In einem systematischen Review wurden 17 verschiedene Studien analysiert, die sich mit Interventionen zur Verbesserung von Medikamenten-Compliance im Jugend- und Kindesalter beschäftigen (Dean/Walters/Hall 2010). Die Studien setzen sich mit Bildungsinterventionen, Verhaltensmanagement und der Kombination aus beidem auseinander. Die Bildungsinterventionen beinhalten verbale oder schriftliche Informationen über die Art der Krankheit und die Wichtigkeit wie auch die Vorteile einer Behandlung. Die Verhaltensmanagement-Studien beinhalten hingegen Vorgehensweisen wie z. B. Medikamenteneinnahme zu belohnen oder mit der täglichen Routine in Verbindung zu bringen. Insgesamt hat sich jedoch keine klare Verbesserung der Compliance feststellen lassen. Die Kombination aus Bildung und Verhaltensmanagement zeigte sogar niedrigere Compliance Werte als die Kontrollgruppe.

 

Die Studien zeigen, dass non-monetäre Anreize häufig nicht ausreichen, um Medikamenten-Compliance bei chronisch kranken Patienten zu steigern.
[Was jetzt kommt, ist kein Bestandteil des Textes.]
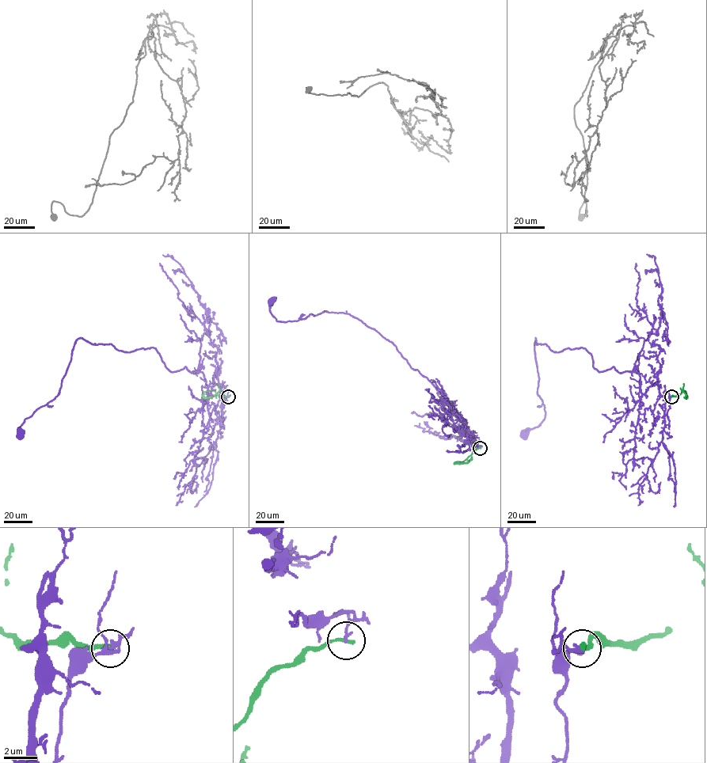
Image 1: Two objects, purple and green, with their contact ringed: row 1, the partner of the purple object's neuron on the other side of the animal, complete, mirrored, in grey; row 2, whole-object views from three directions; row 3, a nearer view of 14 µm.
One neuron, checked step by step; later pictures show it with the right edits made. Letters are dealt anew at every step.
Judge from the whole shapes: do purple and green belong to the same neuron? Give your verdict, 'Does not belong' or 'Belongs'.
Does not belong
Ob Patientenaufklärung über die Folgen von Non-Compliance oder der Einsatz von Erinnerungssystemen: Medikamenten-Compliance wird selten signifikant erhöht. Dies unterstreicht die Wichtigkeit, finanzielle Anreizsysteme in Verbindung mit verhaltensökonomischen Konzepten zu untersuchen, um eine effektivere Methode zur Erhöhung der Patienten-Compliance zu finden.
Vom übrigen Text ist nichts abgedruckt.